# New to Me Toro 824 XL



## mryank9 (Feb 6, 2014)

Hey everyone..just picked up a 1997 Toro 824XL off of craigslist..this is my first 2 stage blower but it seems to be in great shape. Carb recently cleaned, starts right up with electric or pull start..any owners out there with any suggestions or tips for these? Things to look for/expect? From what I've read its a pretty bulletproof machine. Looking forward to 8-12 inches of heavy wet snow tomorrow in CT!


----------



## UNDERTAKER (Dec 30, 2013)

ALOHA to the form. check belts. check the auger gear box for oil level it runs 80-90 non synthetic gear oil. make sure to check for loose bolts, put air in tires, check and adjust if needed the scraper and skid height. lube the chute teeth with black grease. make sure all the controls are up to snuff. let me know if you have any more questions. MAHALO


----------



## detdrbuzzard (Jan 20, 2012)

Hello mryank, welcome to SBF and congrats


----------



## mryank9 (Feb 6, 2014)

thanks guys! I think I'll run her tomorrow or friday after the storm and see how she does..checked the oil and put some air in the tires just to start..one side of the handle is a little loose down at the bottom where there are 2 bolts, one seems loose. Is it just a quick tighten?


----------



## fibersport (Feb 6, 2014)

Might be a dumb question but what makes an 824 XL an 824 XL? Obviously the Powershift has the moveable axle but what about the XL?


----------



## UNDERTAKER (Dec 30, 2013)

the xl line was a a type of hybrid. it had the powershift bucket. with the standard friction disk drive. and at a way lower price MAHALO


----------



## mryank9 (Feb 6, 2014)

Any pros and cons to the XL? Seems to be a pretty good machine from what I've read..I sure hope so!


----------



## UNDERTAKER (Dec 30, 2013)

no not really. it was just for people that did not want that monster powershift. they are the same except for the price toro had to have a middle line to. the powershift was the top of the line back in the day.


----------



## threeputtpar (Jan 16, 2014)

Check to see if you can pull the klik pins and remove the wheels.

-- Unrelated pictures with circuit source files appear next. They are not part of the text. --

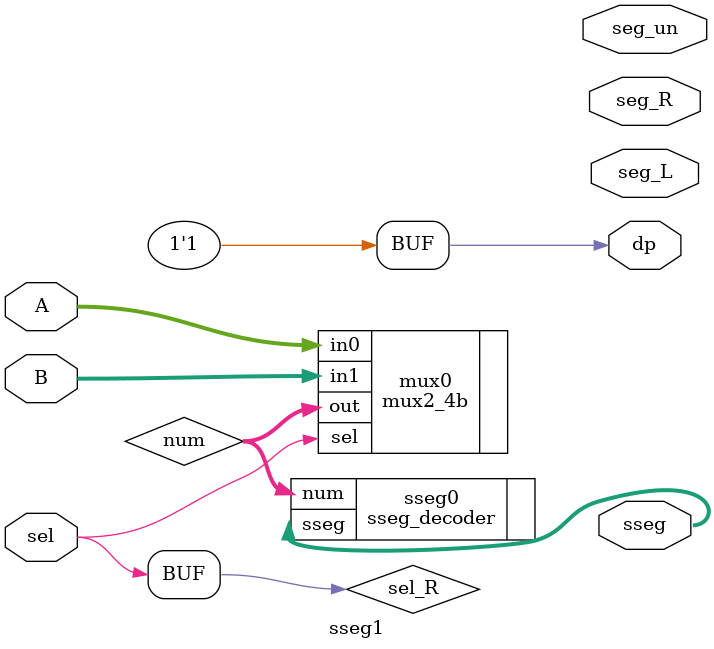
<source format=sv>
`timescale 1ns / 1ps


module sseg1(
    input [3:0] A,
    input [3:0] B,
    input sel,
    output [1:0] seg_un,
    output dp,
    output[4:0] sseg,
    output seg_L,
    output seg_R
    );
    wire[3:0] num;
    
mux2_4b mux0(
    .in0(A),
    .in1(B),
    .sel(sel),
    .out(num)
    );
    
sseg_decoder sseg0(
    .num(num),
    .sseg(sseg)
    );
    
assign sel_L=~sel;
assign sel_R=sel;
assign seg_un[3:2] = 2'b11;
assign dp = 1;

endmodule

</source>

If you can, pull them off at the end of the season and grease the shaft so they don't rust weld together. I have that problem with the Powershift I picked up and will probably need to take out the entire axle assembly and use a press to get the wheels off of the axle.


----------



## threeputtpar (Jan 16, 2014)

mryank9 said:


> Any pros and cons to the XL? Seems to be a pretty good machine from what I've read..I sure hope so!


 
No cons, only pros. You get the bucket and longer discharge chute of the Powershift, without the added weight of the Powershift's trans and running gear. If I could have found a average XL, I would have bought that instead of a Powershift.


----------